- PASSAGE PROVIDED

A non profit organization is one that, like the name implies, doesn’t exist with the intention of making a profit. There’s a lot more that goes into it than that, though, and the lines between for profit and non-profit activities sometimes get blurred. An Illinois hospital recently learned a tough lesson in respecting those boundaries.
The Illinois hospital was not entitled to a charitable exemption from tax even though it had no capital, capital stock, or shareholders, and as a corporation, it did not profit from its enterprise. The hospital was formed as part of a conglomerate of six hospitals, and there was no evidence to show that the owner had built the hospital solely to relieve the county of the need to build a hospital. The evidence instead showed that the hospital did what most hospitals do – it sold and provided medical services. At most, only 3%-4% of the hospital’s total revenue was derived from public and private charity.
There was no record of the amount of charity that the owner provided. In fact, the charity-care program wasn’t even free. It was fee-based and looked only at a patient’s income relative to the federal poverty guidelines. It didn’t consider the amount of the medical bill or the patient’s other liabilities. Nor did the hospital spend a great deal of its time or money providing free medical services. Financial records showed that the hospital devoted only 0.7% of its revenue to charity care. Even though there isn’t a defined minimum (or maximum) percentage that a hospital needs to meet to be considered a charitable hospital, the court felt that with 0.7% the hospital wasn’t dispensing charity to all who needed it and, therefore, wasn’t being used exclusively for charitable purposes.

- DATA FOR ANALYSIS
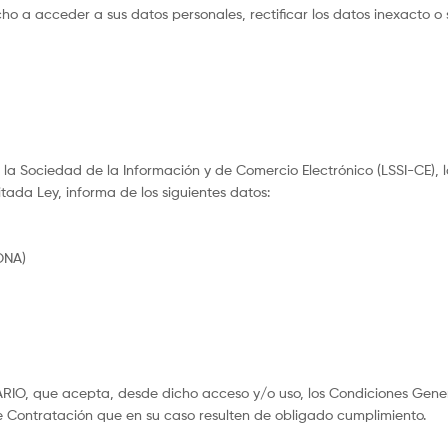
ho a acceder a sus datos personales, rectificar los datos inexacto o 
e la Sociedad de la Información y de Comercio Electrónico (LSSI-CE), 
itada Ley, informa de los siguientes datos:
ONA)
UARIO, que acepta, desde dicho acceso y/o uso, los Condiciones Gene
 Contratación que en su caso resulten de obligado cumplimiento.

- PROBLEM
Using the passage on the Illinois hospital's tax exemption, explain in one to three sentences why the court decided the hospital was not being used exclusively for charitable purposes.

- WORKED SOLUTION
Financial records showed the hospital devoted only 0.7% of its revenue to charity care. Although no minimum percentage is defined for a charitable hospital, the court felt that at 0.7% the hospital wasn't dispensing charity to all who needed it.